Stored data entries:
····················
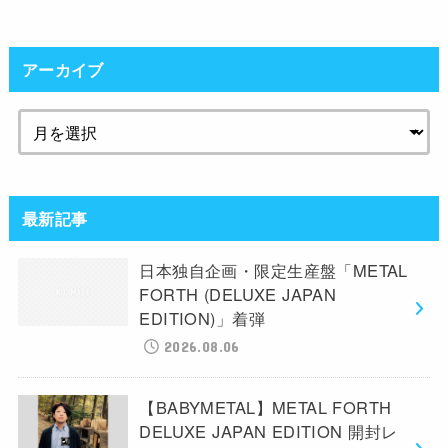
アーカイブ
最新記事
日本独自企画・限定生産盤「METAL
FORTH (DELUXE JAPAN
EDITION)」着弾
2026.08.06
【BABYMETAL】METAL FORTH
DELUXE JAPAN EDITION 開封レ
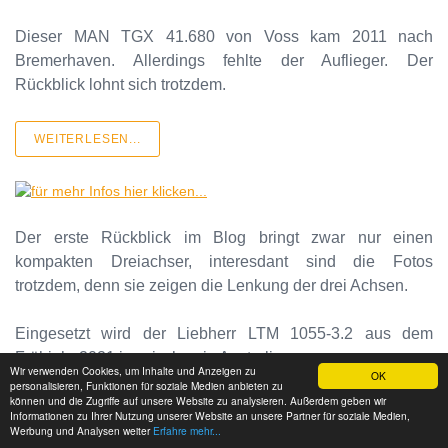
Dieser MAN TGX 41.680 von Voss kam 2011 nach
Bremerhaven. Allerdings fehlte der Auflieger. Der
Rückblick lohnt sich trotzdem.
WEITERLESEN...
Der erste Rückblick im Blog bringt zwar nur einen
kompakten Dreiachser, interesdant sind die Fotos
trotzdem, denn sie zeigen die Lenkung der drei Achsen.
Eingesetzt wird der Liebherr LTM 1055-3.2 aus dem
Frühjahr 2021 inzwischen in Australien.
Wir verwenden Cookies, um Inhalte und Anzeigen zu
OK
personalisieren, Funktionen für soziale Medien anbieten zu
können und die Zugriffe auf unsere Website zu analysieren. Außerdem geben wir
WEITERLESEN...
Informationen zu Ihrer Nutzung unserer Website an unsere Partner für soziale Medien,
Werbung und Analysen weiter
Erfahre mehr...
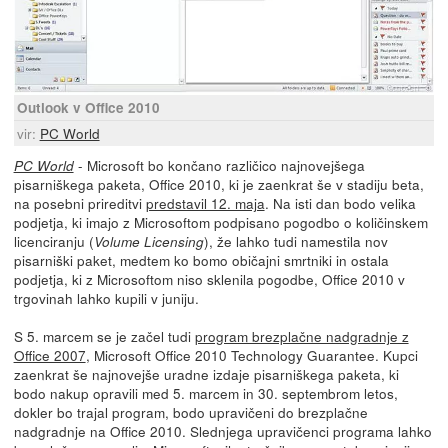
Outlook v Office 2010
vir:
PC World
- Microsoft bo končano različico najnovejšega
PC World
pisarniškega paketa, Office 2010, ki je zaenkrat še v stadiju beta,
na posebni prireditvi
predstavil 12. maja
. Na isti dan bodo velika
podjetja, ki imajo z Microsoftom podpisano pogodbo o količinskem
licenciranju (
), že lahko tudi namestila nov
Volume Licensing
pisarniški paket, medtem ko bomo običajni smrtniki in ostala
podjetja, ki z Microsoftom niso sklenila pogodbe, Office 2010 v
trgovinah lahko kupili v juniju.
S 5. marcem se je začel tudi
program brezplačne nadgradnje z
Office 2007
, Microsoft Office 2010 Technology Guarantee. Kupci
zaenkrat še najnovejše uradne izdaje pisarniškega paketa, ki
bodo nakup opravili med 5. marcem in 30. septembrom letos,
dokler bo trajal program, bodo upravičeni do brezplačne
nadgradnje na Office 2010. Slednjega upravičenci programa lahko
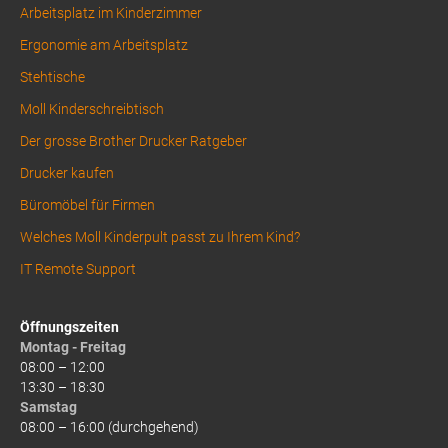
Arbeitsplatz im Kinderzimmer
Ergonomie am Arbeitsplatz
Stehtische
Moll Kinderschreibtisch
Der grosse Brother Drucker Ratgeber
Drucker kaufen
Büromöbel für Firmen
Welches Moll Kinderpult passt zu Ihrem Kind?
IT Remote Support
Öffnungszeiten
Montag - Freitag
08:00 – 12:00
13:30 – 18:30
Samstag
08:00 – 16:00 (durchgehend)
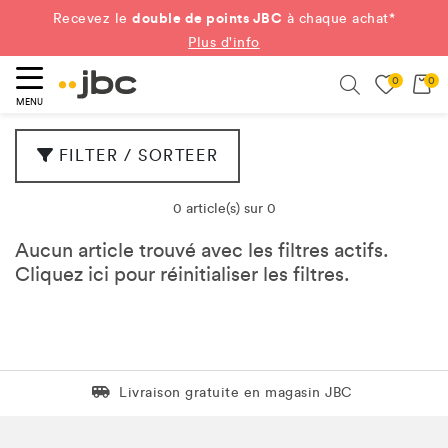
double de points JBC
Recevez le
à chaque achat*
Plus d'info
0
0
ercher
Search
MENU
FILTER / SORTEER
0 article(s) sur 0
Aucun article trouvé avec les filtres actifs.
Cliquez
ici
pour réinitialiser les filtres.
Livraison gratuite en magasin JBC
Livraison gratuite en magasin JBC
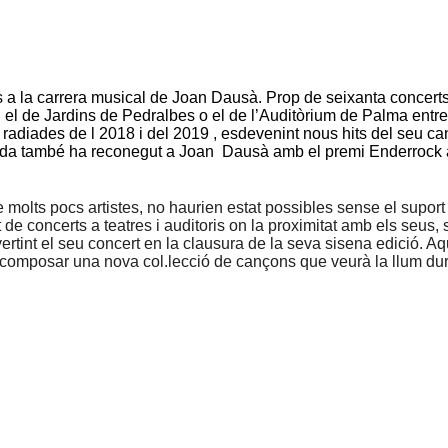
la carrera musical de Joan Dausà. Prop de seixanta concerts o
, el de Jardins de Pedralbes o el de l’Auditòrium de Palma entre
adiades de l 2018 i del 2019 , esdevenint nous hits del seu ca
a també ha reconegut a Joan Dausà amb el premi Enderrock al m
e molts pocs artistes, no haurien estat possibles sense el suport
e concerts a teatres i auditoris on la proximitat amb els seus, s
vertint el seu concert en la clausura de la seva sisena edició. A
i composar una nova col.lecció de cançons que veurà la llum dur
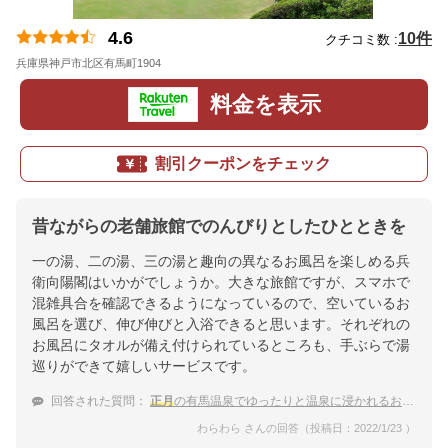
4.6
10件
クチコミ数 :
兵庫県神戸市北区有馬町1904
地図
料金を表示
割引クーポンをチェック
昔ながらの老舗旅館でのんびりとしたひとときを
一の湯、二の湯、三の湯と趣向の異なるお風呂を楽しめる兵
衛向陽閣はいかがでしょうか。大きな旅館ですが、スマホで
混雑具合を確認できるようになっているので、空いているお
風呂を選び、伸び伸びと入浴できると思います。それぞれの
お風呂にタオルが備え付けられているところも、手ぶらで湯
巡りができて嬉しいサービスです。
回答された質問：
正月
の有馬温泉でゆったりと温泉に浸かれるお宿を探しています。
わらわら さんの回答（投稿日：2022/1/23 ）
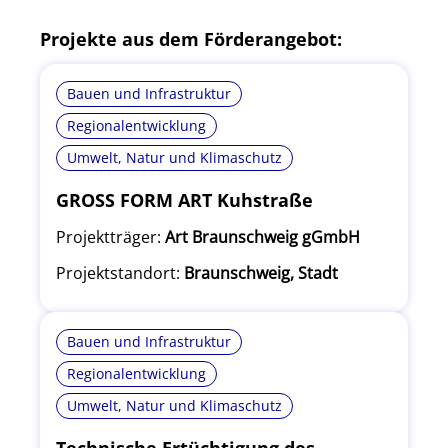
Projekte aus dem Förderangebot:
Bauen und Infrastruktur
Regionalentwicklung
Umwelt, Natur und Klimaschutz
GROSS FORM ART Kuhstraße
Projektträger:
Art Braunschweig gGmbH
Projektstandort:
Braunschweig, Stadt
Bauen und Infrastruktur
Regionalentwicklung
Umwelt, Natur und Klimaschutz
····················
Directions for this task: Please write out, word for word, each line from the one with "Plus d'info" to the last line of the data, keeping both ends and omitting pictures.

Response to the task:
Plus d'info
0
0
ercher
Search
MENU
FILTER / SORTEER
0 article(s) sur 0
Aucun article trouvé avec les filtres actifs.
Cliquez
ici
pour réinitialiser les filtres.
Livraison gratuite en magasin JBC
Livraison gratuite en magasin JBC
la carrera musical de Joan Dausà. Prop de seixanta concerts o
, el de Jardins de Pedralbes o el de l’Auditòrium de Palma entre
adiades de l 2018 i del 2019 , esdevenint nous hits del seu ca
a també ha reconegut a Joan Dausà amb el premi Enderrock al m
e molts pocs artistes, no haurien estat possibles sense el suport
e concerts a teatres i auditoris on la proximitat amb els seus, s
vertint el seu concert en la clausura de la seva sisena edició. A
i composar una nova col.lecció de cançons que veurà la llum dur
4.6
10件
クチコミ数 :
兵庫県神戸市北区有馬町1904
地図
料金を表示
割引クーポンをチェック
昔ながらの老舗旅館でのんびりとしたひとときを
一の湯、二の湯、三の湯と趣向の異なるお風呂を楽しめる兵
衛向陽閣はいかがでしょうか。大きな旅館ですが、スマホで
混雑具合を確認できるようになっているので、空いているお
風呂を選び、伸び伸びと入浴できると思います。それぞれの
お風呂にタオルが備え付けられているところも、手ぶらで湯
巡りができて嬉しいサービスです。
回答された質問：
正月
の有馬温泉でゆったりと温泉に浸かれるお宿を探しています。
わらわら さんの回答（投稿日：2022/1/23 ）
Projekte aus dem Förderangebot:
Bauen und Infrastruktur
Regionalentwicklung
Umwelt, Natur und Klimaschutz
GROSS FORM ART Kuhstraße
Projektträger:
Art Braunschweig gGmbH
Projektstandort:
Braunschweig, Stadt
Bauen und Infrastruktur
Regionalentwicklung
Umwelt, Natur und Klimaschutz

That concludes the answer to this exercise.